Giorgio Napolitano evidenzia quindi come, per realizzare ciò, c'è "una sola condizione: fare i conti con la realtà delle forze in campo nel Parlamento da poco eletto, sapendo quali prove aspettino il governo e quali siano le esigenze e l'interesse generale del paese. Sulla base dei risultati elettorali - di cui non si può non prendere atto, piacciano oppur no - non c'è partito o coalizione (omogenea o presunta tale) che abbia chiesto voti per governare e ne abbia avuti a sufficienza per poterlo fare con le sole sue forze. - ribadendo - Qualunque prospettiva si sia presentata agli elettori, o qualunque patto, se si preferisce questa espressione, si sia stretto con i propri elettori, non si possono non fare i conti con i risultati complessivi delle elezioni. Essi indicano tassativamente la necessità di intese tra forze diverse per far nascere e per far vivere un governo oggi in Italia, non trascurando, su un altro piano, la esigenza di intese più ampie, e cioè anche tra maggioranza e opposizione, per dare soluzioni condivise a problemi di comune responsabilità istituzionale".

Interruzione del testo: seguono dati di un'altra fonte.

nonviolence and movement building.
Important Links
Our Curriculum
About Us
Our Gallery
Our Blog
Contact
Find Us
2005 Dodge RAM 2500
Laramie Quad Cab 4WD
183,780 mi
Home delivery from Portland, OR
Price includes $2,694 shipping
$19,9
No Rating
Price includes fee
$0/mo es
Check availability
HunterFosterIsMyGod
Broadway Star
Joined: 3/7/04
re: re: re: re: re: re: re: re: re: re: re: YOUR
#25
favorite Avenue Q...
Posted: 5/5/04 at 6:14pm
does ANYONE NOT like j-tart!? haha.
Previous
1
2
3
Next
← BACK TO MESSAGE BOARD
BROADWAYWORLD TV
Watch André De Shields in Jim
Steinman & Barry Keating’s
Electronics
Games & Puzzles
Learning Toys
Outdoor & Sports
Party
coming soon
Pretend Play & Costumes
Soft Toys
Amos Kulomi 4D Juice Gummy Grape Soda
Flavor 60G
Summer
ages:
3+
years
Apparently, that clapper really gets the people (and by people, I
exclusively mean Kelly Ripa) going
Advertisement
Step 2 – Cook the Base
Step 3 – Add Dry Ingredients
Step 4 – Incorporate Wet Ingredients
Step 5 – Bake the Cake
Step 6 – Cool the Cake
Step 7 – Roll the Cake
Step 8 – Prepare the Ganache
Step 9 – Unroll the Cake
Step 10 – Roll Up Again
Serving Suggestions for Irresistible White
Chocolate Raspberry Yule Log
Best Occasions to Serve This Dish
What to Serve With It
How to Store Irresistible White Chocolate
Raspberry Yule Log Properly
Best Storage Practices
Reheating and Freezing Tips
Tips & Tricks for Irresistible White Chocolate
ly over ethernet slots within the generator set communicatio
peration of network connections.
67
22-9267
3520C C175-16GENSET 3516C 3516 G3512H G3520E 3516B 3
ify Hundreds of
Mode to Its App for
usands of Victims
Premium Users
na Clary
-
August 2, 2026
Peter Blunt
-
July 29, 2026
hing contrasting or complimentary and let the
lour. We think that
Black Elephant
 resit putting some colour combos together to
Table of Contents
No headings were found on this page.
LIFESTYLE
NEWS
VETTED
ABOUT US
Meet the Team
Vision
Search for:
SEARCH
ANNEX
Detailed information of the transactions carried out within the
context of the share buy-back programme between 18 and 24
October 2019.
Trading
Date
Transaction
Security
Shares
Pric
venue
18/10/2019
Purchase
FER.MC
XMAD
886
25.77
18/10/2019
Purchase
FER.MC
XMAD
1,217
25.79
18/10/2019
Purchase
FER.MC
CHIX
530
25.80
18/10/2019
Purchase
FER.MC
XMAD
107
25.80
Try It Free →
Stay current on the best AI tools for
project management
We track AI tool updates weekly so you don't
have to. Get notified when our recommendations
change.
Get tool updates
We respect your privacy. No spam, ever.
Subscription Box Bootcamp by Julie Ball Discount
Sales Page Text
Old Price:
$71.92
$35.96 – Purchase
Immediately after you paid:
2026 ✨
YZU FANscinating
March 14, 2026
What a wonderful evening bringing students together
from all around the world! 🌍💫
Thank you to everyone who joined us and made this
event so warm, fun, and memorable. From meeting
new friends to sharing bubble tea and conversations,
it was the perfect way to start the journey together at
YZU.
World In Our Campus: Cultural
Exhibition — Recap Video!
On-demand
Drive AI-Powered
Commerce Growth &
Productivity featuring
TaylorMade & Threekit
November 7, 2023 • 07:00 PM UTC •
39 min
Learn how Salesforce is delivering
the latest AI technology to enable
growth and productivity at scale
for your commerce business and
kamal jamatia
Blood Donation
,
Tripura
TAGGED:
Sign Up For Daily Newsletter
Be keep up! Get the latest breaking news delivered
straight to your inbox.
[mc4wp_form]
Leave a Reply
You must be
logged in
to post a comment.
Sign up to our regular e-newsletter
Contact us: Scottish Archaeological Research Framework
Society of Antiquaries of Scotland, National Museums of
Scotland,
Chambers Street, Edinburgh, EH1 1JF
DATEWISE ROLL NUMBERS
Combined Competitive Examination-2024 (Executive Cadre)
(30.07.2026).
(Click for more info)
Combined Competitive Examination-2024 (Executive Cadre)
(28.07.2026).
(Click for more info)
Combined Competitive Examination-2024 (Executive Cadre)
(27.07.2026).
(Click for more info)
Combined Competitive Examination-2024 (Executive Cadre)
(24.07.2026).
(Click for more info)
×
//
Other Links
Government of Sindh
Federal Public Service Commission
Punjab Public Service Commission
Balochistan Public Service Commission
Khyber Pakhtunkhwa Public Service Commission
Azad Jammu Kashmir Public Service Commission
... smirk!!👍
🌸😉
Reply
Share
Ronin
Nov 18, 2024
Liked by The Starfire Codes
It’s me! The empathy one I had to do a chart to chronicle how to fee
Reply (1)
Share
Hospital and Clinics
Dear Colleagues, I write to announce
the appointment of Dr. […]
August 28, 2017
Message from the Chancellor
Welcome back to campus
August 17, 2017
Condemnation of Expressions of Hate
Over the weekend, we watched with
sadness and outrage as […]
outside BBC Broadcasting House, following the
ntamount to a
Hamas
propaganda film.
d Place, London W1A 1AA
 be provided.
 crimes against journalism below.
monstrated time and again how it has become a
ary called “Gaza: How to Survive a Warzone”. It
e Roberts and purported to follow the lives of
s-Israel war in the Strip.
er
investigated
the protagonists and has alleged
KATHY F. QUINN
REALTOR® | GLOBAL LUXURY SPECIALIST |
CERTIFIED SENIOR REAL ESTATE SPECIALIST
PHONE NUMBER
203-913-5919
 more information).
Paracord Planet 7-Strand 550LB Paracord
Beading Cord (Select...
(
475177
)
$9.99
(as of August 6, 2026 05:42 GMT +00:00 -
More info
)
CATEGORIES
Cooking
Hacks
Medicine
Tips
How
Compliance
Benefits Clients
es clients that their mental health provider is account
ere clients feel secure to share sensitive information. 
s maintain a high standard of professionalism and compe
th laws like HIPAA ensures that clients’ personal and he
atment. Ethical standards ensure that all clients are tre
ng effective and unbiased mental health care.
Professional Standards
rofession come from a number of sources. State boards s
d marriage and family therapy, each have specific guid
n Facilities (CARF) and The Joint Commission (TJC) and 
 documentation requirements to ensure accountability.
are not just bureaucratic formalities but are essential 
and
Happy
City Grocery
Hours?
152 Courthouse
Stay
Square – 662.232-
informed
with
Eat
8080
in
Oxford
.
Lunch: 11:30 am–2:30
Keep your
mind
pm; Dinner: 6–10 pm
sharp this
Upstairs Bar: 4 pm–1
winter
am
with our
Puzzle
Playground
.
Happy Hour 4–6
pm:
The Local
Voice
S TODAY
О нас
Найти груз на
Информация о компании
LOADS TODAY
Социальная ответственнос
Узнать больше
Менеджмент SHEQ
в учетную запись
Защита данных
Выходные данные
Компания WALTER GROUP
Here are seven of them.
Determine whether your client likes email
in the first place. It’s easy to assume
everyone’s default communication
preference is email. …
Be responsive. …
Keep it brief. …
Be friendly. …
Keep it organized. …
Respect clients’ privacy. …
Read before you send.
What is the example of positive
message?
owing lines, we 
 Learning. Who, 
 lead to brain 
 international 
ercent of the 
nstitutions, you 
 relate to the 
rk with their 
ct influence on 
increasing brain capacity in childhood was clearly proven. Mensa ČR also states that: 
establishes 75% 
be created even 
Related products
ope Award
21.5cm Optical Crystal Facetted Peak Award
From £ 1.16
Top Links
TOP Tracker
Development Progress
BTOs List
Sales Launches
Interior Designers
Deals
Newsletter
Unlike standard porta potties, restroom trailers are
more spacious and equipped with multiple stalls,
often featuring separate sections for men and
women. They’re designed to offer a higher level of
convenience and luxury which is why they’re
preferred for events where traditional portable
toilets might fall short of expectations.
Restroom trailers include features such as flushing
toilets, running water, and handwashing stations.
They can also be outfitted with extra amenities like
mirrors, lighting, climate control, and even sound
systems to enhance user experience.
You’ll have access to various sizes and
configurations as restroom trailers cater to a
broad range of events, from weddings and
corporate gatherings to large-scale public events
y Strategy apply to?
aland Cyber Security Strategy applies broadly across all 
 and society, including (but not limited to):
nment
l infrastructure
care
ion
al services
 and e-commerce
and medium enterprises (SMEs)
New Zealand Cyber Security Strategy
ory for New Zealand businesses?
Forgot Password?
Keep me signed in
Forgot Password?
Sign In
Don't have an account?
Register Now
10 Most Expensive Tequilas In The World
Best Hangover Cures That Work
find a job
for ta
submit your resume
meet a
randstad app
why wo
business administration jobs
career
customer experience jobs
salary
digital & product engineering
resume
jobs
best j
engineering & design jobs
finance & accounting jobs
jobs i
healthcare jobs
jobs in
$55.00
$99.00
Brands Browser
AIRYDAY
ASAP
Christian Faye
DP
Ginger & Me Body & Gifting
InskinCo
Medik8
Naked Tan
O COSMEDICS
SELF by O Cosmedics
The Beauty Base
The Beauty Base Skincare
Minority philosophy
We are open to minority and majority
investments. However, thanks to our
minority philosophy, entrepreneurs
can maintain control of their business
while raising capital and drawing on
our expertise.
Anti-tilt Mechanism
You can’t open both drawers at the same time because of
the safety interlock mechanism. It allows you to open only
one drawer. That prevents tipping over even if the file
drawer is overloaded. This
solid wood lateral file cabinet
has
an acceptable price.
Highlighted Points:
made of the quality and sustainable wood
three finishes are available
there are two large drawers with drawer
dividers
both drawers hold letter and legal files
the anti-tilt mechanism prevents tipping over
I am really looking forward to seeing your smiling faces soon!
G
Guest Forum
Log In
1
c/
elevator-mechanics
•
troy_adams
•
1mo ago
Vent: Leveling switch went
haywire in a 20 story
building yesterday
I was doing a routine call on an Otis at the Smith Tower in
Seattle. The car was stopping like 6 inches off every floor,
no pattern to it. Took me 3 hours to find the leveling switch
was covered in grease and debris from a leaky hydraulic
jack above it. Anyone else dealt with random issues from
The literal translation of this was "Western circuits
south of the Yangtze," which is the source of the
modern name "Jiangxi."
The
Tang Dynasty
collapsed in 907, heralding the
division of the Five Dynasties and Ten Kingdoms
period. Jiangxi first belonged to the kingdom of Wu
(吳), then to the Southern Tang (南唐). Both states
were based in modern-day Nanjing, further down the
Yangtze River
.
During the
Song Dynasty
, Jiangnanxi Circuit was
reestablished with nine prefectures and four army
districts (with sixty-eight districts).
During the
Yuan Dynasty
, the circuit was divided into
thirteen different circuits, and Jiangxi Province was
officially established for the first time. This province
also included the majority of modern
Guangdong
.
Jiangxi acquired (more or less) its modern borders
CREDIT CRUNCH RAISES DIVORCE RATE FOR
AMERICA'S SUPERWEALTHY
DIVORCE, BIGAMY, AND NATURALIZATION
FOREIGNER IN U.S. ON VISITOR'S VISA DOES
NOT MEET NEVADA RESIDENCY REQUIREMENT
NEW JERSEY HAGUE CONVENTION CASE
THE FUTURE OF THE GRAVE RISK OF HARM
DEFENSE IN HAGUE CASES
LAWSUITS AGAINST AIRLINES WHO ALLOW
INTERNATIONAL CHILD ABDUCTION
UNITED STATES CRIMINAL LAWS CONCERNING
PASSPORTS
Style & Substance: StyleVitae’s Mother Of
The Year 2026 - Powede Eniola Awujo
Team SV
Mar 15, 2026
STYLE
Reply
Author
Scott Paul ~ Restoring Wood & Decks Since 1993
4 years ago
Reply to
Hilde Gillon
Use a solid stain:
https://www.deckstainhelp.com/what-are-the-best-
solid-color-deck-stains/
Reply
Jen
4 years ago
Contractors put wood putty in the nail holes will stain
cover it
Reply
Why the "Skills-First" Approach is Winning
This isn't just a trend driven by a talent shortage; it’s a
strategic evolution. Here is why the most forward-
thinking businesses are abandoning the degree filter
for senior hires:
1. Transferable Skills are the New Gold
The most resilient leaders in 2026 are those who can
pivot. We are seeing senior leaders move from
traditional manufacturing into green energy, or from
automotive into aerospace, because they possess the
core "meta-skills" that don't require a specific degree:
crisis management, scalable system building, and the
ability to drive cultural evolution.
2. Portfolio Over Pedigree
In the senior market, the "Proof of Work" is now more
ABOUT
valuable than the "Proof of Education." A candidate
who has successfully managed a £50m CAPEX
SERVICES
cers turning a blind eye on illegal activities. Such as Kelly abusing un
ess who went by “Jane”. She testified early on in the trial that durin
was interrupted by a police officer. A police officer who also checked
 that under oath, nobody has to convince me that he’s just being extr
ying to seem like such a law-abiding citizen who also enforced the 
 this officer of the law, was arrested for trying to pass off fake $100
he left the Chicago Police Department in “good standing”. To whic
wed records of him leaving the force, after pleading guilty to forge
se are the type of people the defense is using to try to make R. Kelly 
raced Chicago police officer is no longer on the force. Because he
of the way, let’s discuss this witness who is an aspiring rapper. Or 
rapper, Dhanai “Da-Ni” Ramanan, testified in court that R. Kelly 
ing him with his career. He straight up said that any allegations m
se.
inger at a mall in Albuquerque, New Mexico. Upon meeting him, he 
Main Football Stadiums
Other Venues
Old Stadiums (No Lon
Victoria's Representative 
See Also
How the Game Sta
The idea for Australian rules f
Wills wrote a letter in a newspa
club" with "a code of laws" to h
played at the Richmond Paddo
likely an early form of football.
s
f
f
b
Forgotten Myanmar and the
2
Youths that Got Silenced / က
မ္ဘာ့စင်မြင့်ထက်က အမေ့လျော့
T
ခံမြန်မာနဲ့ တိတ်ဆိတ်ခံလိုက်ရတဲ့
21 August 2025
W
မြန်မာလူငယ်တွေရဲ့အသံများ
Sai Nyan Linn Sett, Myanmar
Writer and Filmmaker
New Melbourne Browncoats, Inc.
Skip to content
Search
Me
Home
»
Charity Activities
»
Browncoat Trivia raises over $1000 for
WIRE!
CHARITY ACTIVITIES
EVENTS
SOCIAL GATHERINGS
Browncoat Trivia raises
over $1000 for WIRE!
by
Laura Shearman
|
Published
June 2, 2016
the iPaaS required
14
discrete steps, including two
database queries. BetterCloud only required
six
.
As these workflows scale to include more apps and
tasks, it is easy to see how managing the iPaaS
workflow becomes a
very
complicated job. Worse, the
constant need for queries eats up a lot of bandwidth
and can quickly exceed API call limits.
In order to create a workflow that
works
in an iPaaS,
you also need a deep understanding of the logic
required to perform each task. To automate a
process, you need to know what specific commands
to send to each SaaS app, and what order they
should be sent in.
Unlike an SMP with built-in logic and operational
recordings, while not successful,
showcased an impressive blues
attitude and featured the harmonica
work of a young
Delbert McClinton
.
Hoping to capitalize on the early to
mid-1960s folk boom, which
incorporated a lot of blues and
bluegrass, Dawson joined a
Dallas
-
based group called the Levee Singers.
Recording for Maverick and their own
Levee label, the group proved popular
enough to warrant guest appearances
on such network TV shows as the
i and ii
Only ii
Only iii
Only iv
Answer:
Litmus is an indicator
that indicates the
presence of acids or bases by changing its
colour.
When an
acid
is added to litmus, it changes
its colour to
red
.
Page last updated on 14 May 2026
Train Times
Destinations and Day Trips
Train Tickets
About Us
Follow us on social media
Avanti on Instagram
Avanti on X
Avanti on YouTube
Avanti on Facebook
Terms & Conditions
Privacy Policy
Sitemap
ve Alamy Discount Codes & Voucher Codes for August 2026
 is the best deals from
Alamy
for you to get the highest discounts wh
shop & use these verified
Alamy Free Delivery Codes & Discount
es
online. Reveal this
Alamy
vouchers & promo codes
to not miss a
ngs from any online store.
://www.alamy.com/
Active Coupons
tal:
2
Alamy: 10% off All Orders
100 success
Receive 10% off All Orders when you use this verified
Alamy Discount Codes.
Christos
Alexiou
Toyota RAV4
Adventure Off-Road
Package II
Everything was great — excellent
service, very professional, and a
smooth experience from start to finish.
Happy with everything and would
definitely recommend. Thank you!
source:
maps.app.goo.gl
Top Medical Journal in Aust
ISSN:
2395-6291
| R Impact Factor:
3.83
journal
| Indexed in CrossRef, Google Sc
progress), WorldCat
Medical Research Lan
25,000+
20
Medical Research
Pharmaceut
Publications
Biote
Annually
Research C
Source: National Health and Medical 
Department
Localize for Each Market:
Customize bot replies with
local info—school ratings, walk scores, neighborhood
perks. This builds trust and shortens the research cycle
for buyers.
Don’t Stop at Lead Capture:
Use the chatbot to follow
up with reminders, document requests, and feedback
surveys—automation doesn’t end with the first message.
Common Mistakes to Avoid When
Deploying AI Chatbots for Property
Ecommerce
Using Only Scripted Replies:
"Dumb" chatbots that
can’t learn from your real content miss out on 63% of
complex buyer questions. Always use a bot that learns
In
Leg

Napolitano infine rammenta a tal proposito come "d'altronde, non c'è oggi in Europa nessun paese di consolidata tradizione democratica governato da un solo partito, nemmeno più il Regno Unito, operando dovunque governi formati o almeno sostenuti da più partiti, tra loro affini o abitualmente distanti e perfino aspramente concorrenti". Una necessità, quelle delle larghe intese, causata in particolare dalla grave crisi economica in cui versa l'Italia, a cui bisogna dare una soluzione senza ulteriori tergiversamenti.